Jasmah’s village, Tuaran, is a 45-minute ride into the hills of Sabah, Malaysia, through fields and clusters of rustic houses. There are a ton of dogs, several tiny, mangy, short-tailed cats, and the occasional water buffalo. As we passed a few, I wondered if we were to eat one of his cousins some upcoming evening. As you will hear later, everyone in Tuaran is a cousin. I had trouble keeping my mitts off the kitties, but between my promise to my travel doctor, my desire to avoid rabies, and the obvious eye infection that the first two cats I encountered were sporting, I managed to resist. This is not to say I didn’t contort to jut my head under the table and squeal every time I heard a meow. I meowed in return. This is the second time I meowed in public on this trip.
Our first dinner was a bit of an adventure. By the time we got there, the buffet was nearly gone (I think Paul was the only one who ventured that for his meal), so most of us got roti, which is like Indian naan, but filled with whatever you like. I got vegetable and egg. I asked for cheese, but they didn’t have any. Another reason Asians aren’t fat. I also tried coconut milk for the first time. And last time. I love coconut milk—the stuff that adds 1,000 calories to any Thai meal, but the water tasted a bit, well, wrong.
The resort where the civil wedding took place could rival any in a posh city, with multiple pools and a water slide that everyone under 50 in our group repeatedly enjoyed (the civil wedding was Saturday, but we all returned Monday to enjoy the resort for the day). Those of us over 90 pounds had to shoot out stiff, like the nut jobs that fire themselves from cannons. Otherwise you got a tailbone full of pool cement, as the pool was only about 4 feet deep there. They also had golfball-sized scoops of ice cream for $3. Another reason Asians aren’t fat. The ice cream by my apartment has a sign that reads, “SINGLE SCOOP (two scoops); DOUBLE SCOOP (three scoops).” The Asian scoop is the size of the taster spoon you get in America. This is why their “large” tee shirts cut off my circulation (I’m an American size 2 petite) and their “smalls” are the size of mittens.

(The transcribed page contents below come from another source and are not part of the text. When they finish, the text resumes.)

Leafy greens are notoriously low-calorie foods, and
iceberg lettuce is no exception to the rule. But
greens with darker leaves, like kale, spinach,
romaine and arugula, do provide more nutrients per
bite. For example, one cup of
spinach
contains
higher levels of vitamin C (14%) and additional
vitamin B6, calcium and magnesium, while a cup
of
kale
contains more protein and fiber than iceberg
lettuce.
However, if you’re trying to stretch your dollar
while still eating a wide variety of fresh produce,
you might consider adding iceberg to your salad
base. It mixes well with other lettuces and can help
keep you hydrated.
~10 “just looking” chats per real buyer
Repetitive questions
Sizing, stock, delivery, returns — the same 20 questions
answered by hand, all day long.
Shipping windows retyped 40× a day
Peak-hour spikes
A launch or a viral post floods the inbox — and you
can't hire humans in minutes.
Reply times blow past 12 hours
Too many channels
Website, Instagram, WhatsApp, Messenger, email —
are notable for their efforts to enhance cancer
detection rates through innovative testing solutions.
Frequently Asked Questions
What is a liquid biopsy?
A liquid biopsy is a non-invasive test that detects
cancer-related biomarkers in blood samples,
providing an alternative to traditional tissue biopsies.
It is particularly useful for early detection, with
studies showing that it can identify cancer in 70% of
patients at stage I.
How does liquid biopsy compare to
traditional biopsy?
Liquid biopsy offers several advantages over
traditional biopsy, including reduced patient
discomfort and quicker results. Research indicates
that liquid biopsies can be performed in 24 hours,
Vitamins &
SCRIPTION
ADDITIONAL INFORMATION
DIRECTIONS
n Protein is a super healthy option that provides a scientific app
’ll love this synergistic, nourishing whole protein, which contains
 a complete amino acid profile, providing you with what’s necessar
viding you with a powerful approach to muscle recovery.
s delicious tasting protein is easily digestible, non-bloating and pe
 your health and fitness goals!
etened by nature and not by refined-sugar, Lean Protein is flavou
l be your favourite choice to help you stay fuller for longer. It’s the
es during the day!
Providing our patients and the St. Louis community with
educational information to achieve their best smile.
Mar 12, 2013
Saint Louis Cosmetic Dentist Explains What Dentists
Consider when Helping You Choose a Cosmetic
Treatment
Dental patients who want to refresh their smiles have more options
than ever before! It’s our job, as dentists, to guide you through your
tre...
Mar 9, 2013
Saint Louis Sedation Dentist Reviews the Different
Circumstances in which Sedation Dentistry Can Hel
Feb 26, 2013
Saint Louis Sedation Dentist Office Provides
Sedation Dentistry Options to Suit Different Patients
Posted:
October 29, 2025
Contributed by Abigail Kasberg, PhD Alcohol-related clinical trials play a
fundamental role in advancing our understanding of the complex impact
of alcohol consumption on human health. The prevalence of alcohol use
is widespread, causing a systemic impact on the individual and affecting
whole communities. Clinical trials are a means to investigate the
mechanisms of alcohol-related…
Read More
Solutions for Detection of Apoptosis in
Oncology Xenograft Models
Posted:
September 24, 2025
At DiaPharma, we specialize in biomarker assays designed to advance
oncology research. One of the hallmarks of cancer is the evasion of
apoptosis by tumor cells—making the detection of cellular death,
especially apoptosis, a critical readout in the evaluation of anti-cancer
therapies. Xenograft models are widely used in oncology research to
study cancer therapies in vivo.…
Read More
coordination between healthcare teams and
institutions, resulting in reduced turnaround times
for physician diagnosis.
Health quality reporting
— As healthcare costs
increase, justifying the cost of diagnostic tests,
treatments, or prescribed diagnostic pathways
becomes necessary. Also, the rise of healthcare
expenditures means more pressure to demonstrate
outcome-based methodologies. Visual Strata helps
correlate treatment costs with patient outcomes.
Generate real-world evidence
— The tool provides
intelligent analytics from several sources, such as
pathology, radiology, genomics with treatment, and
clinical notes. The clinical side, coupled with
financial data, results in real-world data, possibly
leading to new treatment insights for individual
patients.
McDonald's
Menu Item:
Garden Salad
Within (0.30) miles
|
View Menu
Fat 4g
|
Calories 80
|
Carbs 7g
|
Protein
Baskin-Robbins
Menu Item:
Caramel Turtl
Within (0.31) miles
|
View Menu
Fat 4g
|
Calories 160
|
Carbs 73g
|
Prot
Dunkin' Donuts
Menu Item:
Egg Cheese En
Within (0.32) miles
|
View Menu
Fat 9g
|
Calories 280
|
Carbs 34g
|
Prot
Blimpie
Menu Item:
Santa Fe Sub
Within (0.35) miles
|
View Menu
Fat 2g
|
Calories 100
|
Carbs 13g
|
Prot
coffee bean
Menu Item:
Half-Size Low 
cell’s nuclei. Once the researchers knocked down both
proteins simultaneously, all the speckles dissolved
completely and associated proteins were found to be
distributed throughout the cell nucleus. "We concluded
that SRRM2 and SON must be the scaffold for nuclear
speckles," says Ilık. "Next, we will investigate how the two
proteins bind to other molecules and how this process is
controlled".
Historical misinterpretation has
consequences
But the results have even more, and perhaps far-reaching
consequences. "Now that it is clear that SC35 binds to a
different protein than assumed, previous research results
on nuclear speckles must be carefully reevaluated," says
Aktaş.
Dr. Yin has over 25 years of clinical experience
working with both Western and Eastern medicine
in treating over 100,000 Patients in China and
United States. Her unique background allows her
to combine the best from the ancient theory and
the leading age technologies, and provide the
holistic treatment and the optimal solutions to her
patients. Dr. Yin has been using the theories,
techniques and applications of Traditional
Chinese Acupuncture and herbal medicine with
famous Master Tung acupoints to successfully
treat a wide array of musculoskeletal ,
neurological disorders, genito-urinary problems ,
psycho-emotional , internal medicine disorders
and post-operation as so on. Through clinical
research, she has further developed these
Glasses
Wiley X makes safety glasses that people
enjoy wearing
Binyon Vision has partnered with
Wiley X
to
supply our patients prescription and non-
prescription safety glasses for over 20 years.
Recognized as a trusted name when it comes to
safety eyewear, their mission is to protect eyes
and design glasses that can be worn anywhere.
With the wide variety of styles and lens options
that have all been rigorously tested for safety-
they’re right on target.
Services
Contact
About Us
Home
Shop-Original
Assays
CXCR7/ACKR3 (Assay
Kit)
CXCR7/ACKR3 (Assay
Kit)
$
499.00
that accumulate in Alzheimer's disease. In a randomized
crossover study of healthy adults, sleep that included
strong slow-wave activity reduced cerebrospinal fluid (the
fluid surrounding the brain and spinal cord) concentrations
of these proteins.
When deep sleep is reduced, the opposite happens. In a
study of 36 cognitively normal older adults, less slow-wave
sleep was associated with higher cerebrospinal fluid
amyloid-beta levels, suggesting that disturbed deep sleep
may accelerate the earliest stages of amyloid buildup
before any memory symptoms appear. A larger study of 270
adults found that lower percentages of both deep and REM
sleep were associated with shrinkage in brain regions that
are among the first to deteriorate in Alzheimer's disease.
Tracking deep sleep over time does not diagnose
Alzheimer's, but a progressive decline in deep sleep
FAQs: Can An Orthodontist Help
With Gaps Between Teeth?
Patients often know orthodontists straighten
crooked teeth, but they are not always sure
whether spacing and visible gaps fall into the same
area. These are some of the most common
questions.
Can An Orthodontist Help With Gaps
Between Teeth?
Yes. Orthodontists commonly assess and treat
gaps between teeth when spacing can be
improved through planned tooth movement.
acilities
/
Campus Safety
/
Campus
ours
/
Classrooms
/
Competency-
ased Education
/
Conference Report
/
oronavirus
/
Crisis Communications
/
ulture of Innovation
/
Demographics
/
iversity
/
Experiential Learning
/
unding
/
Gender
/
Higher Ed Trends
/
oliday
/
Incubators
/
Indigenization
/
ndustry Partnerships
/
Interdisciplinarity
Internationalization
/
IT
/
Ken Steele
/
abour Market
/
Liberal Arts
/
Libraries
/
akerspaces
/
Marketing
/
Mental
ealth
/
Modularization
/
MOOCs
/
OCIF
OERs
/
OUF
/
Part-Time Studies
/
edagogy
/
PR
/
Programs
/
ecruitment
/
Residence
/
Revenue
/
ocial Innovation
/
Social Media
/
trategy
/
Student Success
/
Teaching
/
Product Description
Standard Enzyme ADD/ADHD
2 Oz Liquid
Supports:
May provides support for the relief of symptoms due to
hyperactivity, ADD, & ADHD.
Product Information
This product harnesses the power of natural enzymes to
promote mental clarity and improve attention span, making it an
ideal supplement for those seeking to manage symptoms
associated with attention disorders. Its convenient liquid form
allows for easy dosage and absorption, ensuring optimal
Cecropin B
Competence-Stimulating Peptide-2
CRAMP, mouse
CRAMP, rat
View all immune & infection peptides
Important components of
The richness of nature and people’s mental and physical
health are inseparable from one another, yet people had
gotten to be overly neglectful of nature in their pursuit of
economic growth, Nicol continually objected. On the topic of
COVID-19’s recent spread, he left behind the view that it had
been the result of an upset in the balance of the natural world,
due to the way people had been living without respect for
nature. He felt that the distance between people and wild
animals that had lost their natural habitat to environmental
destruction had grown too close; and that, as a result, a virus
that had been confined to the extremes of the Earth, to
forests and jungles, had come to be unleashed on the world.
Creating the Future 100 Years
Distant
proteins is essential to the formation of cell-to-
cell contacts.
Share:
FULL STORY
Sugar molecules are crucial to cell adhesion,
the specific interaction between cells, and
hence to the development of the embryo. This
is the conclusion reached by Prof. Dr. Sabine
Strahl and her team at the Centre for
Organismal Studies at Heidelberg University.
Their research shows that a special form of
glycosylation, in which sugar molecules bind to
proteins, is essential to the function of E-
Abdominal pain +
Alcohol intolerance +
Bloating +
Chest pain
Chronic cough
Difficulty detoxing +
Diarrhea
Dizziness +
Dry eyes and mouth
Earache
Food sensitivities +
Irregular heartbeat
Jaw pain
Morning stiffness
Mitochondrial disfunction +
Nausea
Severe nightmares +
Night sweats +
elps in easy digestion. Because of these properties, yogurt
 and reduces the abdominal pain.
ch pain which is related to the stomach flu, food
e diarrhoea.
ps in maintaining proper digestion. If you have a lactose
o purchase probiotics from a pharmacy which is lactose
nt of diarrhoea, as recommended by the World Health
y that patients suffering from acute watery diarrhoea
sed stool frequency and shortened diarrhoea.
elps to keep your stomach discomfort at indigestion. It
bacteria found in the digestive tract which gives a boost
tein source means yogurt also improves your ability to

My next post will be about the village and resort weddings. I’d post about it now, but my journal is in my new apartment, which I have yet to move into. I’m currently enjoying free dinners by Mom and dish-washing by Dad, who often insists on pulling my sofa bed out because of me achin’ back. I make toast, and by the time I turn around to put the jelly back in the fridge, Mom has already washed my knife, put it in the dishwasher, and cleaned the counter. Actually, I could get used to this.